De plus, grâce à cette utilisation du traitement comme arme de prévention, si le programme pouvait être complètement mis en œuvre en 2016, l’incidence annuelle des nouveaux cas pourrait descendre au dessous de 1/1 000 (soit un seuil « d’éradication » réaliste) en 10 ans et la prévalence de l’infection pourrait tomber au dessous de 1 % en 50 ans. Ce changement épidémiologique pourrait naturellement conduire à espacer les dépistages…
… pour un coût supportable
Contrairement à ce que l’on pourrait redouter, le coût d’un tel programme ne semble pas hors de portée. Dans un premier temps les dépenses seraient bien sûr fortement augmentées avec un pic en 2015 à 3,4 milliards de dollars par an (soit trois fois plus qu’aujourd’hui). Mais grâce à la baisse du nombre de nouveaux cas, les dépenses annuelles seraient progressivement diminuées après 2015, le « retour sur investissement » étant atteint dès 2032.
Programme utopique ou solution réaliste ?

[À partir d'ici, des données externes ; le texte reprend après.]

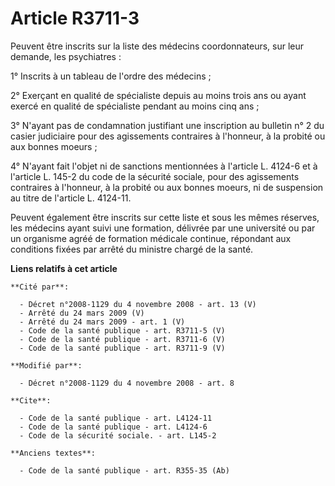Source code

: # Article R3711-3

Peuvent être inscrits sur la liste des médecins coordonnateurs, sur leur demande, les psychiatres : 

1° Inscrits à un tableau de l'ordre des médecins ; 

2° Exerçant en qualité de spécialiste depuis au moins trois ans ou ayant exercé en qualité de spécialiste pendant au moins
cinq ans ; 

3° N'ayant pas de condamnation justifiant une inscription au bulletin n° 2 du casier judiciaire pour des agissements
contraires à l'honneur, à la probité ou aux bonnes moeurs ; 

4° N'ayant fait l'objet ni de sanctions mentionnées à l'article L. 4124-6 et à l'article L. 145-2 du code de la sécurité
sociale, pour des agissements contraires à l'honneur, à la probité ou aux bonnes moeurs, ni de suspension au titre de
l'article L. 4124-11. 

Peuvent également être inscrits sur cette liste et sous les mêmes réserves, les médecins ayant suivi une formation, délivrée
par une université ou par un organisme agréé de formation médicale continue, répondant aux conditions fixées par arrêté du
ministre chargé de la santé.

**Liens relatifs à cet article**

	**Cité par**:

	  - Décret n°2008-1129 du 4 novembre 2008 - art. 13 (V)
	  - Arrêté du 24 mars 2009 (V)
	  - Arrêté du 24 mars 2009 - art. 1 (V)
	  - Code de la santé publique - art. R3711-5 (V)
	  - Code de la santé publique - art. R3711-6 (V)
	  - Code de la santé publique - art. R3711-9 (V)

	**Modifié par**:

	  - Décret n°2008-1129 du 4 novembre 2008 - art. 8

	**Cite**:

	  - Code de la santé publique - art. L4124-11
	  - Code de la santé publique - art. L4124-6
	  - Code de la sécurité sociale. - art. L145-2

	**Anciens textes**:

	  - Code de la santé publique - art. R355-35 (Ab)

Il ne s’agit là que d’une modélisation mathématique et il est sûr que la mise en œuvre d’une telle stratégie, si elle était décidée (et financée), se heurterait sur le terrain à de multiples obstacles :
- résistance de certains groupes à risque au dépistage annuel
;
- mauvaise observance au traitement de sujets totalement
asymptomatiques avec pour conséquence l’apparition de résistances
;
- effets secondaires médicamenteux parfois graves chez des sujets
en bonne santé apparente ;
- risque d’atteinte aux droits fondamentaux si, de systématiquement
proposé, le dépistage devient obligatoire dans certains pays
;
- possibilité d’inflation des comportements à risque…
Malgré ces difficultés, une telle approche révolutionnaire, qui pour la première fois mettrait l’accent dans la décision de traiter sur l’intérêt collectif plus que sur les avantages individuels, mérite d’être examiné par les décideurs internationaux et les bailleurs de fonds. Cette réflexion est d’ores et déjà en cours à l’OMS (2). L’enjeu en vaut la peine.